TASK TO CARRY OUT:
Put the lines below into a Markdown table with the columns No. and Line, numbering the rows in order and leaving out any blank lines.

##### DATA SUPPLIED #####

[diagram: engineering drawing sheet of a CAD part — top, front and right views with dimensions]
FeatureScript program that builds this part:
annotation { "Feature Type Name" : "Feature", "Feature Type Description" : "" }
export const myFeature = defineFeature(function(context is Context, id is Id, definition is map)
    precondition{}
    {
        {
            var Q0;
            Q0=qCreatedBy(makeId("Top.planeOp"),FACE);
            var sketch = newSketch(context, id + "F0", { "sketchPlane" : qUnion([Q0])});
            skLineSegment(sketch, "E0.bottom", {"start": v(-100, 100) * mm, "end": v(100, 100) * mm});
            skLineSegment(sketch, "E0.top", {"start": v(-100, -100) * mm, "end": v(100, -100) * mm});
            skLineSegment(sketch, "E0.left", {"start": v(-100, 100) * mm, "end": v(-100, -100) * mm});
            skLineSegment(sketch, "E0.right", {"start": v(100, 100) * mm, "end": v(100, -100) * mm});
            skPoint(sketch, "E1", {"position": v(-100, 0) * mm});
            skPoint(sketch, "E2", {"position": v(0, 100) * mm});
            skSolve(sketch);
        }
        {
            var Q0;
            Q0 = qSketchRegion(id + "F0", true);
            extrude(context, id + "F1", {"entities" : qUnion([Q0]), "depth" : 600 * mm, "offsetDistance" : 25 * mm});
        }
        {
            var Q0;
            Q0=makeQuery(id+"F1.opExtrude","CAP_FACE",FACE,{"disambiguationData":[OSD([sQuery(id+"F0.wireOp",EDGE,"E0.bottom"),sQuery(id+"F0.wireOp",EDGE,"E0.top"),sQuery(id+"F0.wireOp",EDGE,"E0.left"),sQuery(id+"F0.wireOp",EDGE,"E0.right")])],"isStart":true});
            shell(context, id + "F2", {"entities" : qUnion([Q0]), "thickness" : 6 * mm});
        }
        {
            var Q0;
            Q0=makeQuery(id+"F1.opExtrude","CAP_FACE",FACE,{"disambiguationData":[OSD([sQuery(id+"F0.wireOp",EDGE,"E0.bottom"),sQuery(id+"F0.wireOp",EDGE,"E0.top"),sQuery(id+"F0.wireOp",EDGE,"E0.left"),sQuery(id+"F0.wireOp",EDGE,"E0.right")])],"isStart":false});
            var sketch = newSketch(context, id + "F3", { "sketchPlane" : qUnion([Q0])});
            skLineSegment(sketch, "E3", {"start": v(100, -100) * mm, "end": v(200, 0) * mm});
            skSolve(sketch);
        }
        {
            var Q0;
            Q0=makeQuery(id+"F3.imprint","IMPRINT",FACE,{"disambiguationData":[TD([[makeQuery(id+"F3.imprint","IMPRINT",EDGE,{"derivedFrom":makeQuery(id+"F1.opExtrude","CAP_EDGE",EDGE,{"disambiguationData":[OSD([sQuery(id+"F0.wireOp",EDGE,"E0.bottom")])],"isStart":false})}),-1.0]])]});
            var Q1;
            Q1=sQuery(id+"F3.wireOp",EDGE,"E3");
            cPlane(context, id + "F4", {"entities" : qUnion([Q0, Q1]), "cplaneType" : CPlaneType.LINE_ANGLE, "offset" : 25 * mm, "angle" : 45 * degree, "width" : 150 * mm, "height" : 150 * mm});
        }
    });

#####

OUTPUT BELOW:
| No. | Line |
|---|---|
| 1 | [diagram: engineering drawing sheet of a CAD part — top, front and right views with dimensions] |
| 2 | FeatureScript program that builds this part: |
| 3 | annotation { "Feature Type Name" : "Feature", "Feature Type Description" : "" } |
| 4 | export const myFeature = defineFeature(function(context is Context, id is Id, definition is map) |
| 5 |     precondition{} |
| 6 |     { |
| 7 |         { |
| 8 |             var Q0; |
| 9 |             Q0=qCreatedBy(makeId("Top.planeOp"),FACE); |
| 10 |             var sketch = newSketch(context, id + "F0", { "sketchPlane" : qUnion([Q0])}); |
| 11 |             skLineSegment(sketch, "E0.bottom", {"start": v(-100, 100) * mm, "end": v(100, 100) * mm}); |
| 12 |             skLineSegment(sketch, "E0.top", {"start": v(-100, -100) * mm, "end": v(100, -100) * mm}); |
| 13 |             skLineSegment(sketch, "E0.left", {"start": v(-100, 100) * mm, "end": v(-100, -100) * mm}); |
| 14 |             skLineSegment(sketch, "E0.right", {"start": v(100, 100) * mm, "end": v(100, -100) * mm}); |
| 15 |             skPoint(sketch, "E1", {"position": v(-100, 0) * mm}); |
| 16 |             skPoint(sketch, "E2", {"position": v(0, 100) * mm}); |
| 17 |             skSolve(sketch); |
| 18 |         } |
| 19 |         { |
| 20 |             var Q0; |
| 21 |             Q0 = qSketchRegion(id + "F0", true); |
| 22 |             extrude(context, id + "F1", {"entities" : qUnion([Q0]), "depth" : 600 * mm, "offsetDistance" : 25 * mm}); |
| 23 |         } |
| 24 |         { |
| 25 |             var Q0; |
| 26 |             Q0=makeQuery(id+"F1.opExtrude","CAP_FACE",FACE,{"disambiguationData":[OSD([sQuery(id+"F0.wireOp",EDGE,"E0.bottom"),sQuery(id+"F0.wireOp",EDGE,"E0.top"),sQuery(id+"F0.wireOp",EDGE,"E0.left"),sQuery(id+"F0.wireOp",EDGE,"E0.right")])],"isStart":true}); |
| 27 |             shell(context, id + "F2", {"entities" : qUnion([Q0]), "thickness" : 6 * mm}); |
| 28 |         } |
| 29 |         { |
| 30 |             var Q0; |
| 31 |             Q0=makeQuery(id+"F1.opExtrude","CAP_FACE",FACE,{"disambiguationData":[OSD([sQuery(id+"F0.wireOp",EDGE,"E0.bottom"),sQuery(id+"F0.wireOp",EDGE,"E0.top"),sQuery(id+"F0.wireOp",EDGE,"E0.left"),sQuery(id+"F0.wireOp",EDGE,"E0.right")])],"isStart":false}); |
| 32 |             var sketch = newSketch(context, id + "F3", { "sketchPlane" : qUnion([Q0])}); |
| 33 |             skLineSegment(sketch, "E3", {"start": v(100, -100) * mm, "end": v(200, 0) * mm}); |
| 34 |             skSolve(sketch); |
| 35 |         } |
| 36 |         { |
| 37 |             var Q0; |
| 38 |             Q0=makeQuery(id+"F3.imprint","IMPRINT",FACE,{"disambiguationData":[TD([[makeQuery(id+"F3.imprint","IMPRINT",EDGE,{"derivedFrom":makeQuery(id+"F1.opExtrude","CAP_EDGE",EDGE,{"disambiguationData":[OSD([sQuery(id+"F0.wireOp",EDGE,"E0.bottom")])],"isStart":false})}),-1.0]])]}); |
| 39 |             var Q1; |
| 40 |             Q1=sQuery(id+"F3.wireOp",EDGE,"E3"); |
| 41 |             cPlane(context, id + "F4", {"entities" : qUnion([Q0, Q1]), "cplaneType" : CPlaneType.LINE_ANGLE, "offset" : 25 * mm, "angle" : 45 * degree, "width" : 150 * mm, "height" : 150 * mm}); |
| 42 |         } |
| 43 |     }); |